Login as the user running the agent, and post what you see when you execute "ulimit -a".
Run that command on the box where the agent disappears, and on the boxes where the agent is running fine. -
24. Re: Few Issues
jfrazier Jul 24, 2009 4:53 PM (in response to jfrazier)"mazz" wrote:
What are your ulimits on the boxes in question?
Login as the user running the agent, and post what you see when you execute "ulimit -a".
Run that command on the box where the agent disappears, and on the boxes where the agent is running fine.
Working:core file size (blocks, -c) 0 data seg size (kbytes, -d) unlimited max nice (-e) 0 file size (blocks, -f) unlimited pending signals (-i) 30720 max locked memory (kbytes, -l) 32 max memory size (kbytes, -m) unlimited open files (-n) 2048 pipe size (512 bytes, -p) 8 POSIX message queues (bytes, -q) 819200 max rt priority (-r) 0 stack size (kbytes, -s) 65536 cpu time (seconds, -t) unlimited max user processes (-u) 30720 virtual memory (kbytes, -v) unlimited file locks (-x) unlimited
Not working:core file size (blocks, -c) 0 data seg size (kbytes, -d) unlimited scheduling priority (-e) 0 file size (blocks, -f) unlimited pending signals (-i) 53248 max locked memory (kbytes, -l) 32 max memory size (kbytes, -m) unlimited open files (-n) 65536 pipe size (512 bytes, -p) 8 POSIX message queues (bytes, -q) 819200 real-time priority (-r) 0 stack size (kbytes, -s) 65536 cpu time (seconds, -t) unlimited max user processes (-u) 53248 virtual memory (kbytes, -v) unlimited file locks (-x) unlimited
output from these was slightly different and made me look at the kernel running on each:
Working:Linux pdxuat8app02vm.corp.unicru.com 2.6.18-128.1.1.el5 #1 SMP Mon Jan 26 13:58:24 EST 2009 x86_64 x86_64 x86_64 GNU/Linux
Not working:Linux pdxcfgapp802vm.corp.unicru.com 2.6.18-92.el5 #1 SMP Tue Apr 29 13:16:15 EDT 2008 x86_64 x86_64 x86_64 GNU/Linux
Would the minor kernel difference cause issues? -
25. Re: Few Issues
jfrazier Jul 27, 2009 11:23 AM (in response to jfrazier)Just by way of update after starting it using the wrapper script it hasnt exited on its own yet. I want to give it a bit more as its just now monday but its been online since Friday morning so far which is the longest stretch.

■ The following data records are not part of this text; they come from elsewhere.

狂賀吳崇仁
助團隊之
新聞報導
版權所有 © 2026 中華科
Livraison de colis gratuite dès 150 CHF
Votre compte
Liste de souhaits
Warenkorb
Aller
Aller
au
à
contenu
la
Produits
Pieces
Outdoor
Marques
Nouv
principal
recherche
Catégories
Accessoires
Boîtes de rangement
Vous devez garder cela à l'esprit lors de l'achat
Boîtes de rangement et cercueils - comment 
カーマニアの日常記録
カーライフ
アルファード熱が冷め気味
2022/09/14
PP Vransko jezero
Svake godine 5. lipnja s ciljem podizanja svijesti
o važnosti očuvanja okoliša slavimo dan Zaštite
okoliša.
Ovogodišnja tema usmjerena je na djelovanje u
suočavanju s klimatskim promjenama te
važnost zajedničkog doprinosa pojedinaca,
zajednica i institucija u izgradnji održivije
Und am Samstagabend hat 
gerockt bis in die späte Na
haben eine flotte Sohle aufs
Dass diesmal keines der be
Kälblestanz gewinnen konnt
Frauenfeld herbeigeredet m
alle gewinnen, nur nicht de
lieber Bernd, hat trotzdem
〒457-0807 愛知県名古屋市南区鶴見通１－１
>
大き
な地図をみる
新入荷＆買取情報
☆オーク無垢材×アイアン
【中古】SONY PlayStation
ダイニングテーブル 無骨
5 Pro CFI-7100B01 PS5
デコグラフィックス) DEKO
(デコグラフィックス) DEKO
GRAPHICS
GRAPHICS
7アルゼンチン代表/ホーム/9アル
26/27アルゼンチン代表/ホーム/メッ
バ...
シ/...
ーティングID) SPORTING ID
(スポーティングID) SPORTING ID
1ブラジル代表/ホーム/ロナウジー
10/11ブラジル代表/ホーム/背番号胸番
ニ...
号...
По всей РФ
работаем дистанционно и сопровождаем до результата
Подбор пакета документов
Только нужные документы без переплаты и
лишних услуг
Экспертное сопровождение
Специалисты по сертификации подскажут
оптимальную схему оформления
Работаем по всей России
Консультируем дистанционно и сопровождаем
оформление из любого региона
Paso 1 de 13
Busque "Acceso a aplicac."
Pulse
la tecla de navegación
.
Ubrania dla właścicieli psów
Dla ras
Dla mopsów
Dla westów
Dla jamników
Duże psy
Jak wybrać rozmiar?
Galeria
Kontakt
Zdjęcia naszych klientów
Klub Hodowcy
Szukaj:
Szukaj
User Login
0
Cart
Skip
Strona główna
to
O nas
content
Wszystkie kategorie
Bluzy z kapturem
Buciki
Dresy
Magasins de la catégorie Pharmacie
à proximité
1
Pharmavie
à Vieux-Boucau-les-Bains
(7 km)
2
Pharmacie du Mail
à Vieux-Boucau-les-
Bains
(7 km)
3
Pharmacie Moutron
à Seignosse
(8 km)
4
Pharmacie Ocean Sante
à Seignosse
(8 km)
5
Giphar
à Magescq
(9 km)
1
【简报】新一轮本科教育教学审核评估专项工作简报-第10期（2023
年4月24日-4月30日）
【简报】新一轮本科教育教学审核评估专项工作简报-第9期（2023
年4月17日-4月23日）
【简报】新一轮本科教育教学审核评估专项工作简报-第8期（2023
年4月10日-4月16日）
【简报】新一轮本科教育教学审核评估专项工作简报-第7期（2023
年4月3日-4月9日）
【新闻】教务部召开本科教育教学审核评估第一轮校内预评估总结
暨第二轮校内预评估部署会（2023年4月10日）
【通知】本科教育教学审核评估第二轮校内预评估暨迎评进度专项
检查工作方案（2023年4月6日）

So far its looking like my being lazy trying to test is what caused the random exits :) -
26. Re: Few Issues
jfrazier Jul 28, 2009 6:41 PM (in response to jfrazier)"jfrazier" wrote:
Just by way of update after starting it using the wrapper script it hasnt exited on its own yet. I want to give it a bit more as its just now monday but its been online since Friday morning so far which is the longest stretch.
So far its looking like my being lazy trying to test is what caused the random exits :)
Its now most of the way through tuesday and still has not exited unexpectedly. I am going to conclude that it was probably the way i was starting it. Odd how that method works on some systems but not others but atleast its resolved and was just me being lazy :)
Thanks again for all your help trying to figure this out mazz.